How we do it is thus: either Wade or I will come up with, say, 32 measures of a song idea, figure six to ten tracks of drums and synth. Then the other will add and edit 'til it exhibits some song-like tendencies, then flip it back for completion. The album is approaching "done" status in fits and starts; we've been working on it on and off since early last year. But both Wade and I have our Main Things to work on as well, so that's no surprise. Back when I was rich and famous, I would think nothing of locking out a recording studio for a month or two just to write, but with having a home studio, the time pressure isn't there, and I tend to not work as fast, or without the same Sword Of Damocles provided by the financial department of the Label hanging over my head. ("Yes," said Dionysius, "I know there is a sword above your head, and that it may fall at any moment. But why should that trouble you?)

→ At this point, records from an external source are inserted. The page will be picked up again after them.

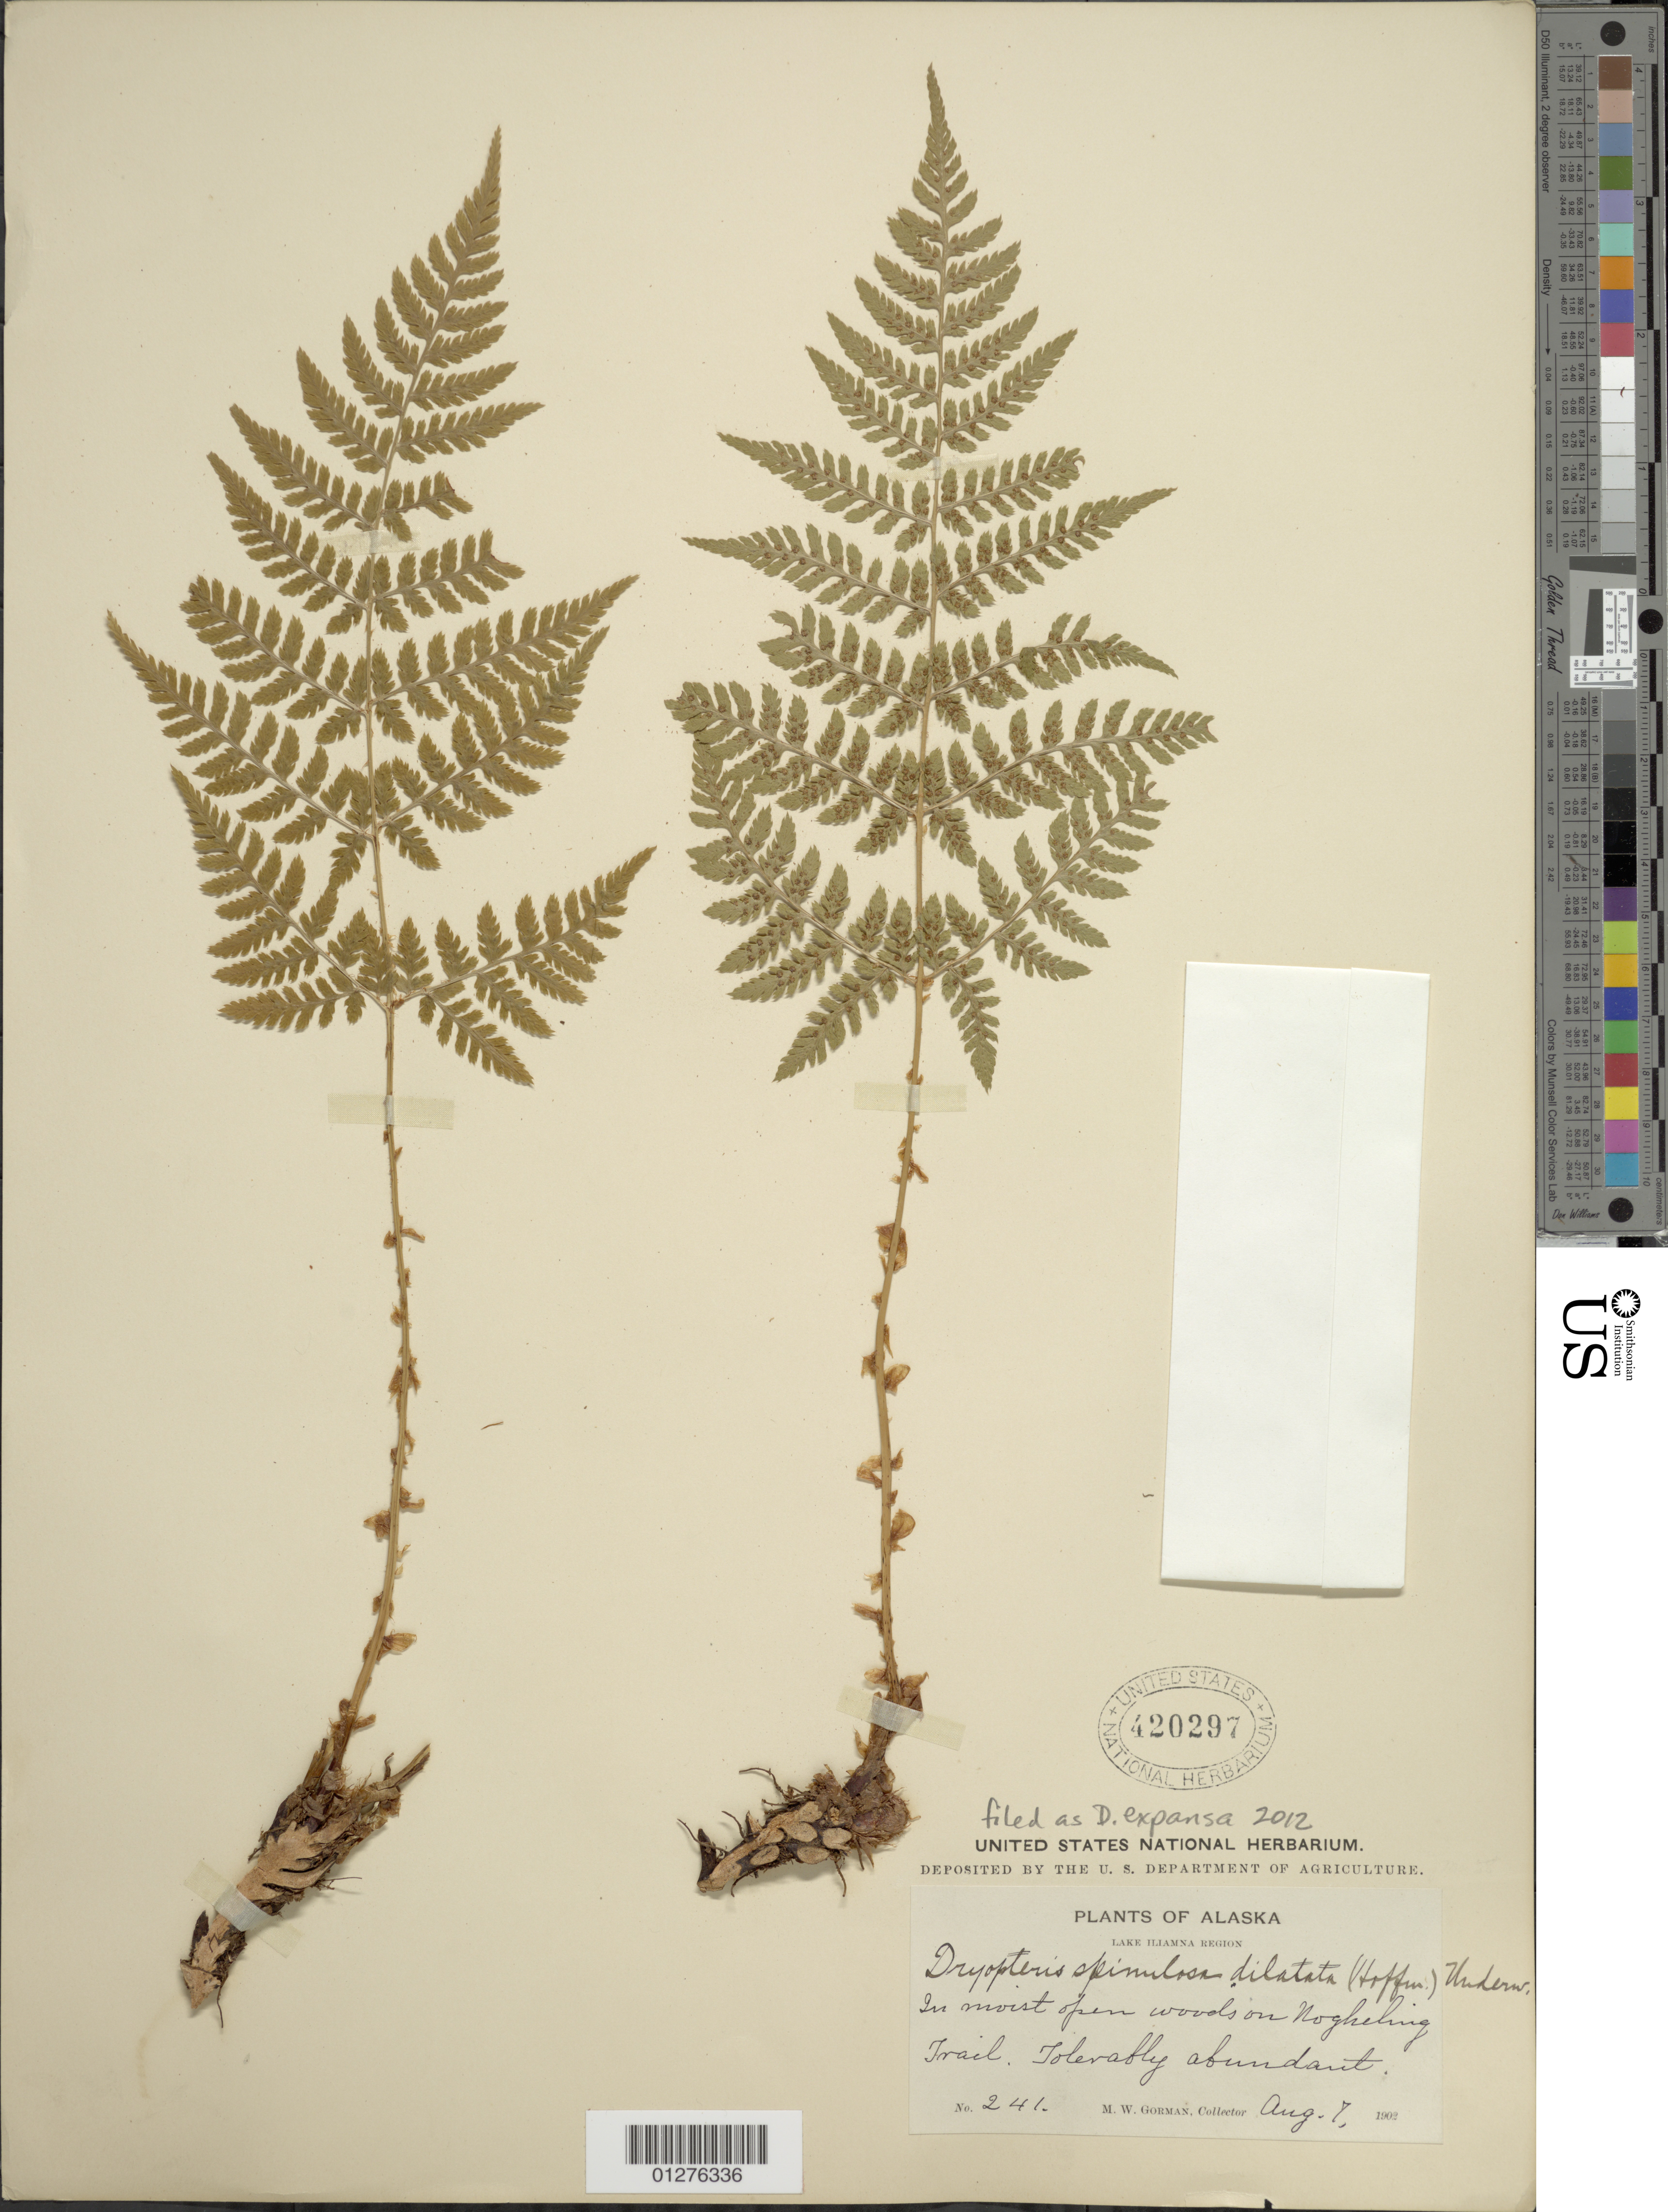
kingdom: Plantae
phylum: Tracheophyta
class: Polypodiopsida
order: Polypodiales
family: Dryopteridaceae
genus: Dryopteris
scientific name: Dryopteris expansa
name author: (C. Presl) Fraser-Jenk. & Jermy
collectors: M. W. Gorman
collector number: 241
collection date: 1902-08-07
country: United States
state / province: Alaska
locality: Nogheling Trail .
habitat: In moist open woods.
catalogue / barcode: US 420297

Actually, in thinking about it, that's not entirely true. I was signed, first to Wax Trax!, and then to TVT, for a total of 6 years, during which I released four albums. My contract ended in 1997, and since then I've released nine albums. So I guess that technically speaking, I'm _more_ productive without the Sword. That's an interesting line of reasoning...
But I digress. The point is that while it is nice to be in a room with someone when you're writing/producing, it is no longer necessary. I think you're also more likely to try wacky shit, because no one hears it but you; there's no danger of creative embarassment. But I don't think it would work with every kind of music. Thoughts?